PROVIDED DATA START

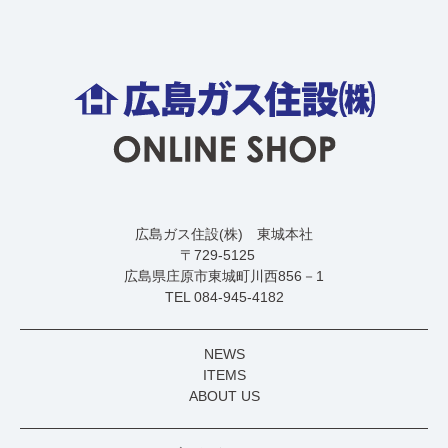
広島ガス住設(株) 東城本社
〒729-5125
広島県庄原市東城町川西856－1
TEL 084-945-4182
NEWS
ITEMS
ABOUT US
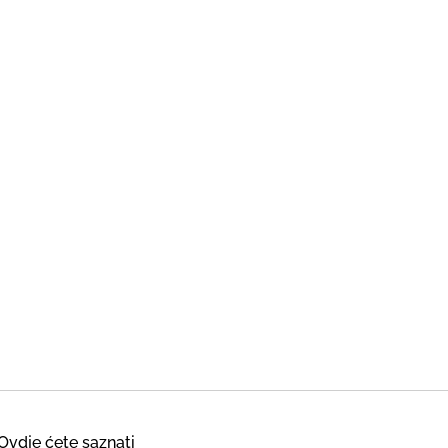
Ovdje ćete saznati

PROVIDED DATA END
PROVIDED DATA START

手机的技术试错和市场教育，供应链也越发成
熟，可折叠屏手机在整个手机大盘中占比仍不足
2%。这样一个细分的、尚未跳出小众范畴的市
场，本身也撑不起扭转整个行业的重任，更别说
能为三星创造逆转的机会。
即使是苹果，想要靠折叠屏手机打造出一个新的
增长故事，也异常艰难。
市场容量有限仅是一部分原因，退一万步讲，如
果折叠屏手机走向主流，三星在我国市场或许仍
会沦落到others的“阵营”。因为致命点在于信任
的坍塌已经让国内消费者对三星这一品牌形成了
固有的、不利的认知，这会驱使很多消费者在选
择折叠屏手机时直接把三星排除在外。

PROVIDED DATA END

* GOAL OF THE EXERCISE *
Please print the lines starting at the one that contains "広島ガス住設(株) 東城本社" and ending at the one that contains "Ovdje ćete saznati", omitting the pictures.

* REPLY *
広島ガス住設(株) 東城本社
〒729-5125
広島県庄原市東城町川西856－1
TEL 084-945-4182
NEWS
ITEMS
ABOUT US
Ovdje ćete saznati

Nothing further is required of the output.